» Your objective: Starting at the first line and ending at the one with "භාණ්ඩ හා සේවා", give the lines of the listing again exactly, and nothing else; skip the pictures.
= Beginning of Section =
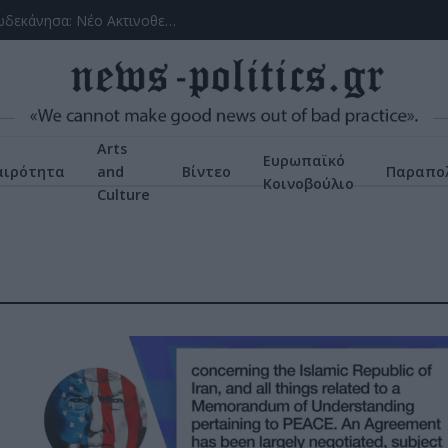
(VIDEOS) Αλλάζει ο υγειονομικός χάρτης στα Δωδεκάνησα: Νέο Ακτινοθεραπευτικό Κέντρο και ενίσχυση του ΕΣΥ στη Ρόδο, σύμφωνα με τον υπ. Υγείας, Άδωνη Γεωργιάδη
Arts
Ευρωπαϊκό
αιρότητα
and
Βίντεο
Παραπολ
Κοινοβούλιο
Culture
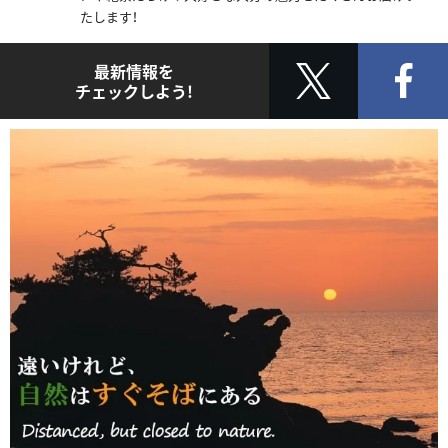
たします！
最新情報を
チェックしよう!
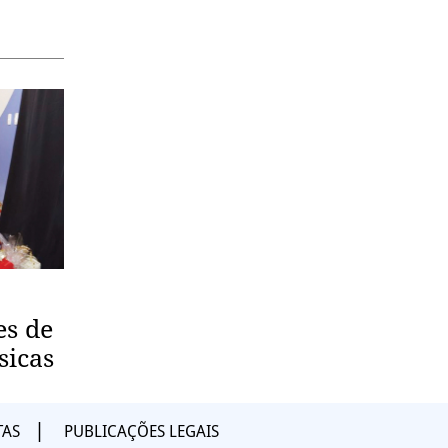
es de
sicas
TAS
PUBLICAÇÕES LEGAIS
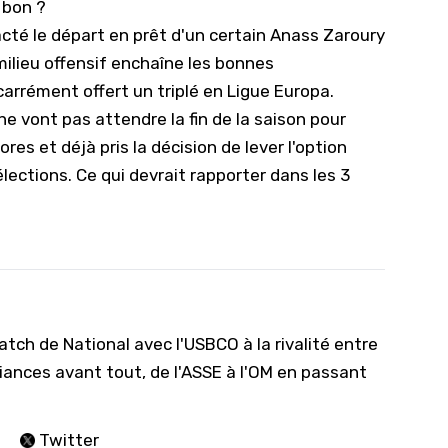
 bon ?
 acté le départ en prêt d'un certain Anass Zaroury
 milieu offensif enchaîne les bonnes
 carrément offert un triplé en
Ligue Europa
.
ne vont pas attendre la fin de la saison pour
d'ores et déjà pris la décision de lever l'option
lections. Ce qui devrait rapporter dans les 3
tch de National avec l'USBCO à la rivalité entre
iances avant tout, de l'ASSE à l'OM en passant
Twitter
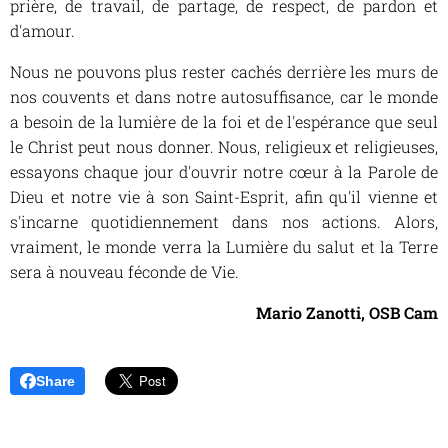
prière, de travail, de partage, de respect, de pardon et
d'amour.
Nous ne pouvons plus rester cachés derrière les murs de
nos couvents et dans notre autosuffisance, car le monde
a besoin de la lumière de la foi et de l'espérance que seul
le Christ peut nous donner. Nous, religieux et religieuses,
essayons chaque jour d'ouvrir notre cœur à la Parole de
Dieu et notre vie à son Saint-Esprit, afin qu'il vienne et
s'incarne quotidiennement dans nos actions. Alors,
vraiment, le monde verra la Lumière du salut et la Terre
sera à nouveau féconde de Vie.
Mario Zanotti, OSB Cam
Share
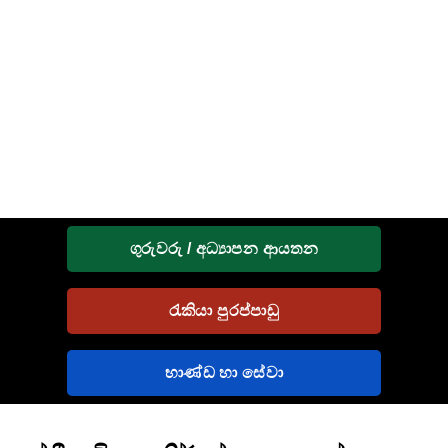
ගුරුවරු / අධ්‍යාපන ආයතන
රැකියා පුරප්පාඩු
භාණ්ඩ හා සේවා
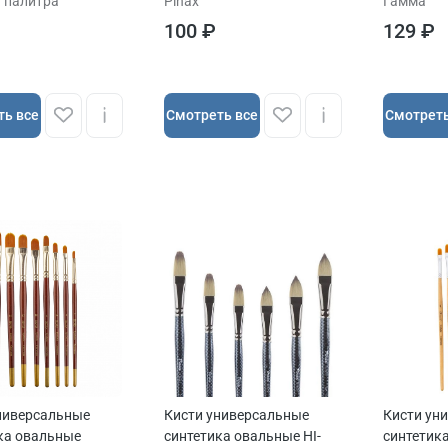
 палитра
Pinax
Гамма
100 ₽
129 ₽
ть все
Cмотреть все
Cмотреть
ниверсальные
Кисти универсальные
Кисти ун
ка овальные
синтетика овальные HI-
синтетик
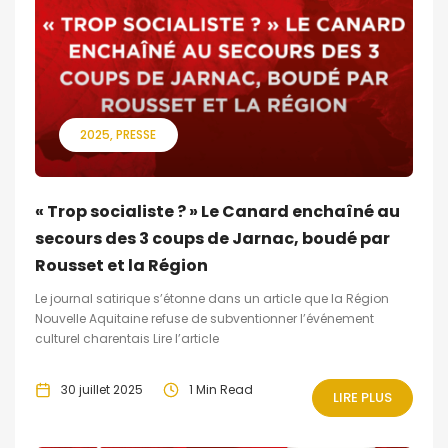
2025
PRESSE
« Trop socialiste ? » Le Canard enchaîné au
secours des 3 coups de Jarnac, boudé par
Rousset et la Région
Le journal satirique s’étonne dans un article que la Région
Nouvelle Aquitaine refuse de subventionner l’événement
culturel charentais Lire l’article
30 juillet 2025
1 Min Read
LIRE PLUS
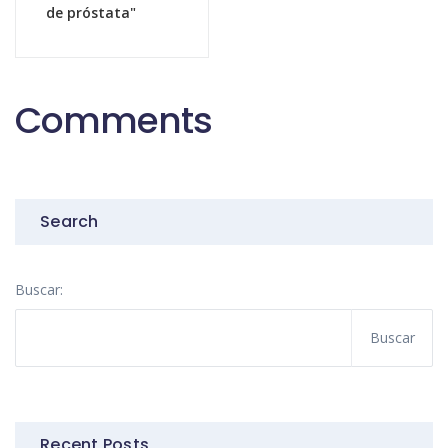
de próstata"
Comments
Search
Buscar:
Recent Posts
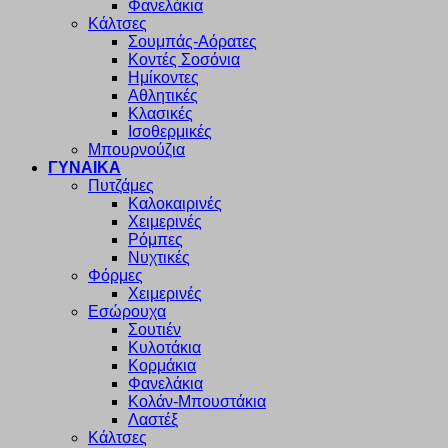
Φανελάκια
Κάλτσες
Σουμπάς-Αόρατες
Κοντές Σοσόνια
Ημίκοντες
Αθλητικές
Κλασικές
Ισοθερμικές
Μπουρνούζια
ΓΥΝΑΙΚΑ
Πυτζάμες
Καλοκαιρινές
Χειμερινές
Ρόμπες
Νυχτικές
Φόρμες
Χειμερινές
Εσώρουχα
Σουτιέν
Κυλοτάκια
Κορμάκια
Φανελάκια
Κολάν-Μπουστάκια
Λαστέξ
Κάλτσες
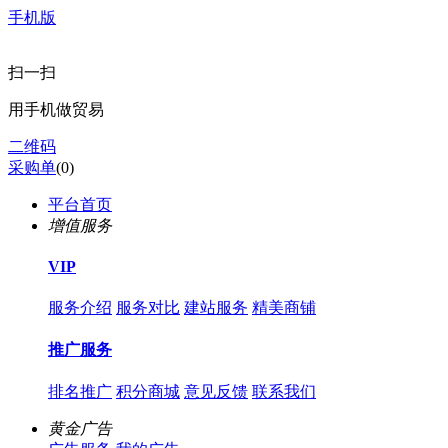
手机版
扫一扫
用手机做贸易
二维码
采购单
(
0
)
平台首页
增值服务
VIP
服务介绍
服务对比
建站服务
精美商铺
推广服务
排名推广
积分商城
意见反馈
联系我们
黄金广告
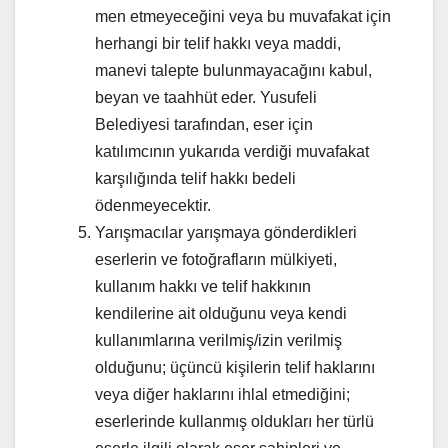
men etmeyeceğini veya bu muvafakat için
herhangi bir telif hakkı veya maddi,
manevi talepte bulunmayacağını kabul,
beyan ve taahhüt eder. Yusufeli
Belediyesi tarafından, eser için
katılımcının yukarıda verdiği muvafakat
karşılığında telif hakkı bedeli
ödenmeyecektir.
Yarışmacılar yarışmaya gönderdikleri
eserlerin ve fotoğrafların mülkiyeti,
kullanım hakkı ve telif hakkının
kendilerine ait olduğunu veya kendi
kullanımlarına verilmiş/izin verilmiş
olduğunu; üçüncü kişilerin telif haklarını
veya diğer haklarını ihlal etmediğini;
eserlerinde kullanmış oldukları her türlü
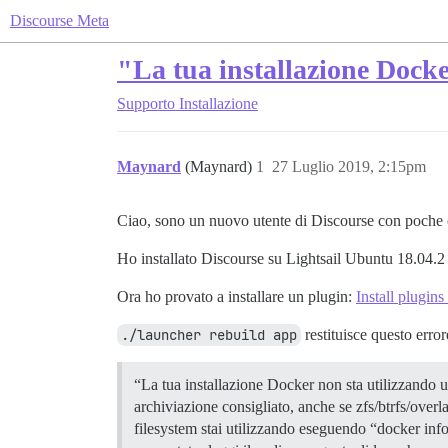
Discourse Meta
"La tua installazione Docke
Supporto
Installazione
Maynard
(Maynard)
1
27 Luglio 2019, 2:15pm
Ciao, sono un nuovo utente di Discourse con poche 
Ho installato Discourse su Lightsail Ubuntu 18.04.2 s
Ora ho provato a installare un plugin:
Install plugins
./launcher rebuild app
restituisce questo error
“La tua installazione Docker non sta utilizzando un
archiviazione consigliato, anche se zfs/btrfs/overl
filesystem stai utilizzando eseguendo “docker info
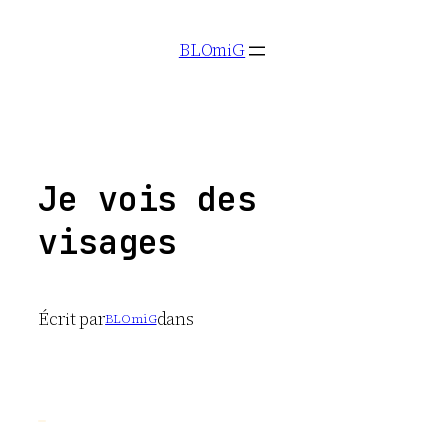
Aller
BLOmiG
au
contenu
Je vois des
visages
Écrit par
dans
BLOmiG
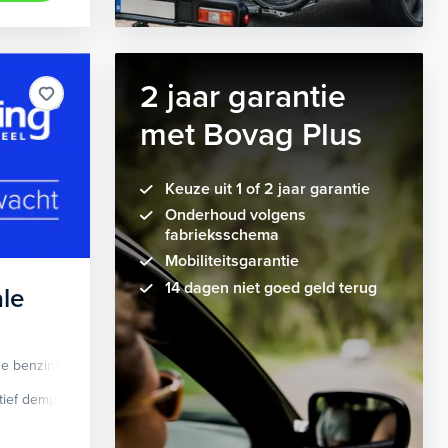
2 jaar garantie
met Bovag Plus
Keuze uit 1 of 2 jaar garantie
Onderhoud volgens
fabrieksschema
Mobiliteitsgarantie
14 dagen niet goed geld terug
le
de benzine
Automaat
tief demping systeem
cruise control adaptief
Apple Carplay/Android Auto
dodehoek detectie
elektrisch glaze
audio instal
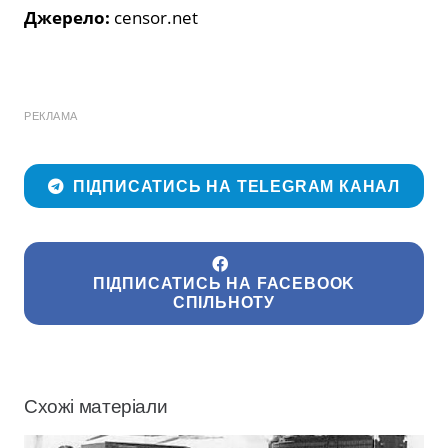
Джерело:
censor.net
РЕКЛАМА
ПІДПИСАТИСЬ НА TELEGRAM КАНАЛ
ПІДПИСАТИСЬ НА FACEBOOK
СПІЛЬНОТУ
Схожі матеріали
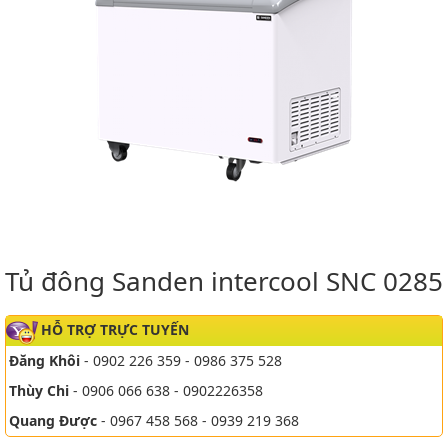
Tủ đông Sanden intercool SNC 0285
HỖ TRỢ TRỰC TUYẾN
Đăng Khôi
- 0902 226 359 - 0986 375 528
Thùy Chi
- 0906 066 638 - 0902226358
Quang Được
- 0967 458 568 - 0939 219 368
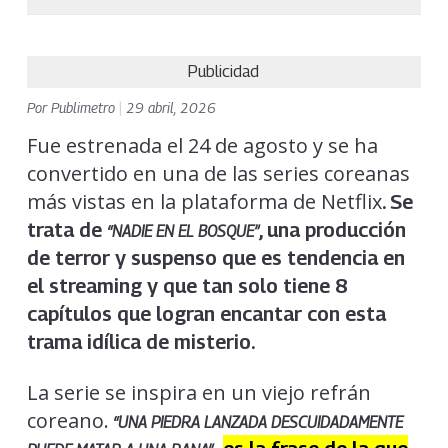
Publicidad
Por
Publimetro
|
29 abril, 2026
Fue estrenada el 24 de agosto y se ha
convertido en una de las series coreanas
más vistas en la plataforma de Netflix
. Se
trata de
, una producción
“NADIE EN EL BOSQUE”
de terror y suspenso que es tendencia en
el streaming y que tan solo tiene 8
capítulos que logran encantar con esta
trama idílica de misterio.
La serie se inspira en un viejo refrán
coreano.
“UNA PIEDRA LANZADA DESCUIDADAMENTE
= End of Section =
» Final answer:
(VIDEOS) Αλλάζει ο υγειονομικός χάρτης στα Δωδεκάνησα: Νέο Ακτινοθεραπευτικό Κέντρο και ενίσχυση του ΕΣΥ στη Ρόδο, σύμφωνα με τον υπ. Υγείας, Άδωνη Γεωργιάδη
Arts
Ευρωπαϊκό
αιρότητα
and
Βίντεο
Παραπολ
Κοινοβούλιο
Culture
たします！
最新情報を
チェックしよう!
es de
sicas
TAS
PUBLICAÇÕES LEGAIS
 bon ?
 acté le départ en prêt d'un certain Anass Zaroury
 milieu offensif enchaîne les bonnes
 carrément offert un triplé en
Ligue Europa
.
ne vont pas attendre la fin de la saison pour
d'ores et déjà pris la décision de lever l'option
lections. Ce qui devrait rapporter dans les 3
tch de National avec l'USBCO à la rivalité entre
iances avant tout, de l'ASSE à l'OM en passant
Twitter
prière, de travail, de partage, de respect, de pardon et
d'amour.
Nous ne pouvons plus rester cachés derrière les murs de
nos couvents et dans notre autosuffisance, car le monde
a besoin de la lumière de la foi et de l'espérance que seul
le Christ peut nous donner. Nous, religieux et religieuses,
essayons chaque jour d'ouvrir notre cœur à la Parole de
Dieu et notre vie à son Saint-Esprit, afin qu'il vienne et
s'incarne quotidiennement dans nos actions. Alors,
vraiment, le monde verra la Lumière du salut et la Terre
sera à nouveau féconde de Vie.
Mario Zanotti, OSB Cam
Share
ගුරුවරු / අධ්‍යාපන ආයතන
රැකියා පුරප්පාඩු
භාණ්ඩ හා සේවා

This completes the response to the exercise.